**WORK ITEM**
Copy out, word for word, the lines in the items below, starting at the line that contains "Estado, para remover a" and ending after the line that contains "además de las investigaciones en curso que".
-------- RECORDS TO PROCESS
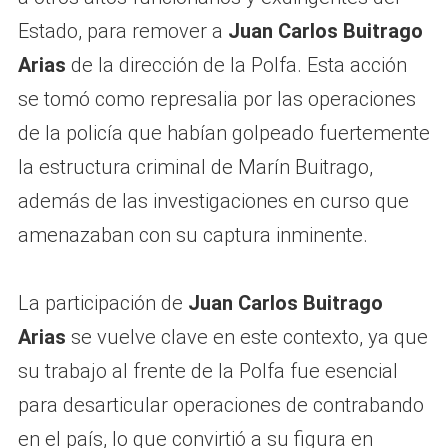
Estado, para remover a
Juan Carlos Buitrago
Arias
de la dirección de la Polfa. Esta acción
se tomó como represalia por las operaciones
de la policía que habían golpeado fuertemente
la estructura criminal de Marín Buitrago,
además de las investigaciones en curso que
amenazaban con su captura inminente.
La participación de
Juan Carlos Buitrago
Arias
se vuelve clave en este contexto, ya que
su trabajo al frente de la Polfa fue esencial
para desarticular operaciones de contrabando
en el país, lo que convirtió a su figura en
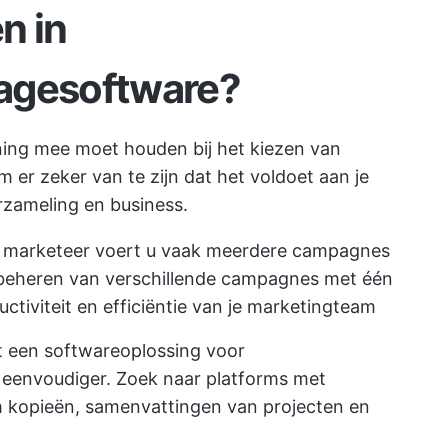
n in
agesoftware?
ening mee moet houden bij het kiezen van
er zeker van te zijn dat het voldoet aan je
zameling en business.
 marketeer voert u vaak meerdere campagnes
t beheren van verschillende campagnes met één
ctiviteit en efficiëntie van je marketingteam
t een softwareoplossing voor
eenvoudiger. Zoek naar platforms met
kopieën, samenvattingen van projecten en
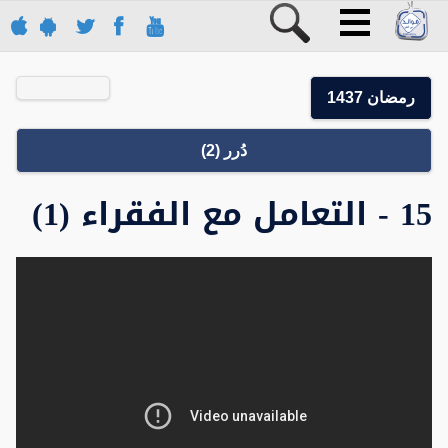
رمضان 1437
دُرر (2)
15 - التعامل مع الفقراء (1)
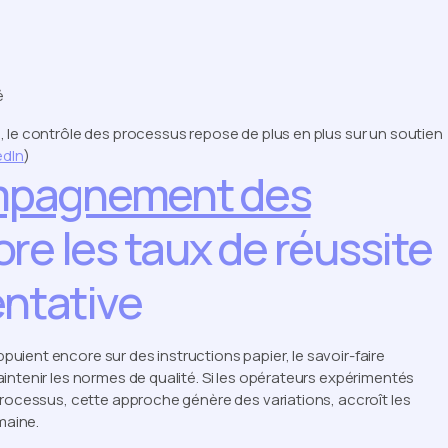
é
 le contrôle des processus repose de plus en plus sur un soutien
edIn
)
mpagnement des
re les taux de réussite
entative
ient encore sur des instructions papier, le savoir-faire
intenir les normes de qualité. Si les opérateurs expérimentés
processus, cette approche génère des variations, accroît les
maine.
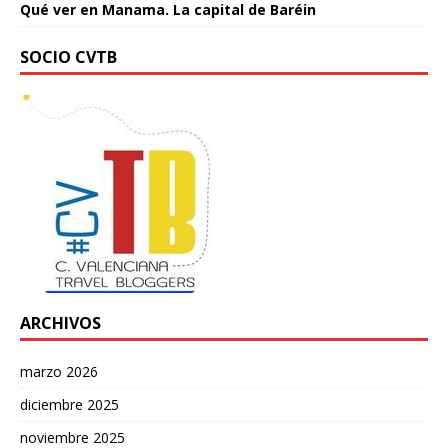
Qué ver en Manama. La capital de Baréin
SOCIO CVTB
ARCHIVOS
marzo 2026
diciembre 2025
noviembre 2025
----------------
-------- RECORDS TO PROCESS
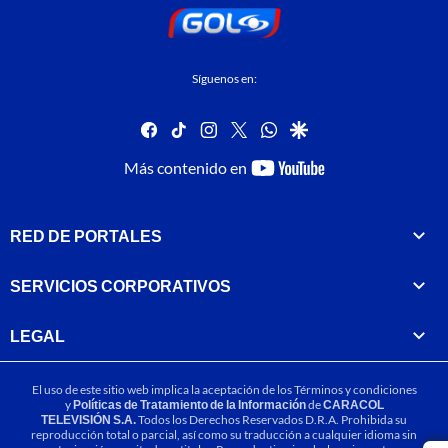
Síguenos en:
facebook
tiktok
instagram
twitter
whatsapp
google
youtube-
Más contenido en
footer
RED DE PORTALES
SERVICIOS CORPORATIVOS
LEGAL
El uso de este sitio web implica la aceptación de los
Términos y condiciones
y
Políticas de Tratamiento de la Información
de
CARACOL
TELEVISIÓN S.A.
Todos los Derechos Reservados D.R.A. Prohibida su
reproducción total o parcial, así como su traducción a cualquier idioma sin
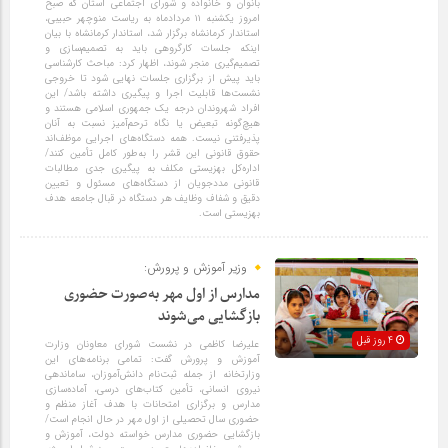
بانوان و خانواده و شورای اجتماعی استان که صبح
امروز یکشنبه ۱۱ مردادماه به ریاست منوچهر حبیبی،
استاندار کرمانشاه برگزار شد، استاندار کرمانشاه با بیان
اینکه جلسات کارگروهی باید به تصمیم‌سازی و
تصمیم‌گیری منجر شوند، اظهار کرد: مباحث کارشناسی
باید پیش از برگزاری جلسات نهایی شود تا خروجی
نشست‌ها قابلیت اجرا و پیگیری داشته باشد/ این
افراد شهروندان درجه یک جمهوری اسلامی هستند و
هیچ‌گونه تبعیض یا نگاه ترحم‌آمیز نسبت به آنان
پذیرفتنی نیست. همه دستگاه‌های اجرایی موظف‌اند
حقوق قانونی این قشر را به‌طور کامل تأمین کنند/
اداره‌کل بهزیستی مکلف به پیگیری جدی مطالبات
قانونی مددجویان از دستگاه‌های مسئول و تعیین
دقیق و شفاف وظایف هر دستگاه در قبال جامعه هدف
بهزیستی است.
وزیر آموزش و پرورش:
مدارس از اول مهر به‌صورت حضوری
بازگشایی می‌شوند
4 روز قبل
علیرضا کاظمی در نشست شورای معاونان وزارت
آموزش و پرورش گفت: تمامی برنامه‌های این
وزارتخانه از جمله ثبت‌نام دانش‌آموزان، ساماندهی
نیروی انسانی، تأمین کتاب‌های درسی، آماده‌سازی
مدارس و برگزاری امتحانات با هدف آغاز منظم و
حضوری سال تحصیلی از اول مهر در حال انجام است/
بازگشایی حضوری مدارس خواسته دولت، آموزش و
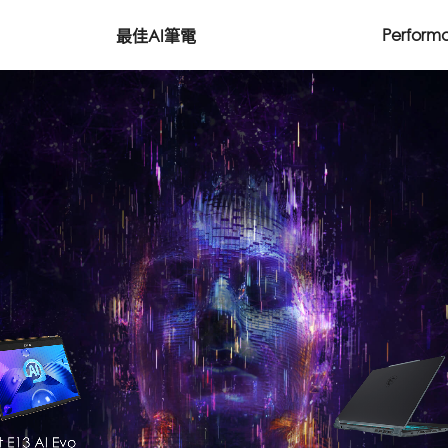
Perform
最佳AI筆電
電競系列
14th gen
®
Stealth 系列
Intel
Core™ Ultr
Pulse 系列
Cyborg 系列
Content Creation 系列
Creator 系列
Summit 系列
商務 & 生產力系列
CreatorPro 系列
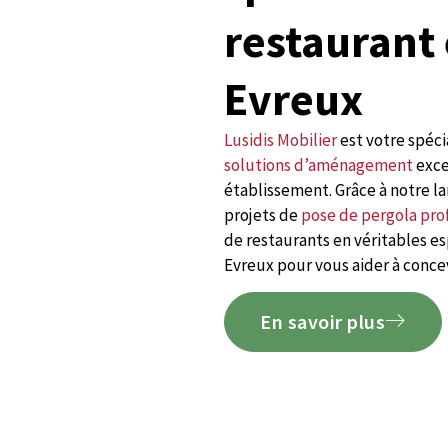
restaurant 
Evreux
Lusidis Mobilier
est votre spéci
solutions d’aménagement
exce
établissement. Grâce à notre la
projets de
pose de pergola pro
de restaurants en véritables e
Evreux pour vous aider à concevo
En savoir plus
----------------
-------- RECORDS TO PROCESS
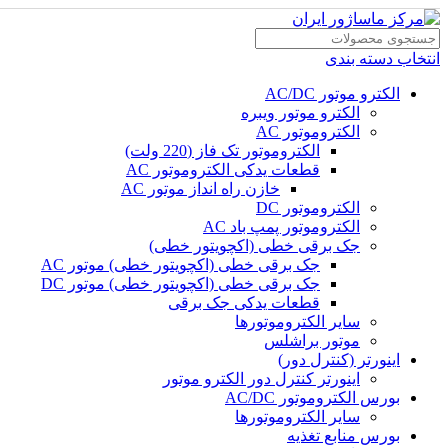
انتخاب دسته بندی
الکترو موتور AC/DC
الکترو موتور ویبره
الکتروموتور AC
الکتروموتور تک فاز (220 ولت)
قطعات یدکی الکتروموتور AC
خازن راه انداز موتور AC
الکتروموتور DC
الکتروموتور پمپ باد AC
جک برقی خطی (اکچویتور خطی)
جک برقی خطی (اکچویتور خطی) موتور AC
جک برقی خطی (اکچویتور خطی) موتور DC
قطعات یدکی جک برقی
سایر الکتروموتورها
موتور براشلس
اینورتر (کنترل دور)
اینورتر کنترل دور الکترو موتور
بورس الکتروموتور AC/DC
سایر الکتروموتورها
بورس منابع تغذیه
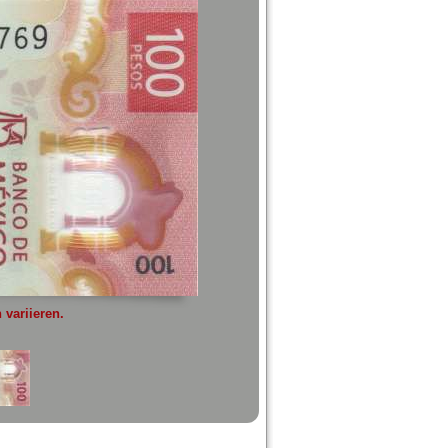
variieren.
----------------
**RESPONSE BELOW**
Estado, para remover a
Juan Carlos Buitrago
Arias
de la dirección de la Polfa. Esta acción
se tomó como represalia por las operaciones
de la policía que habían golpeado fuertemente
la estructura criminal de Marín Buitrago,
además de las investigaciones en curso que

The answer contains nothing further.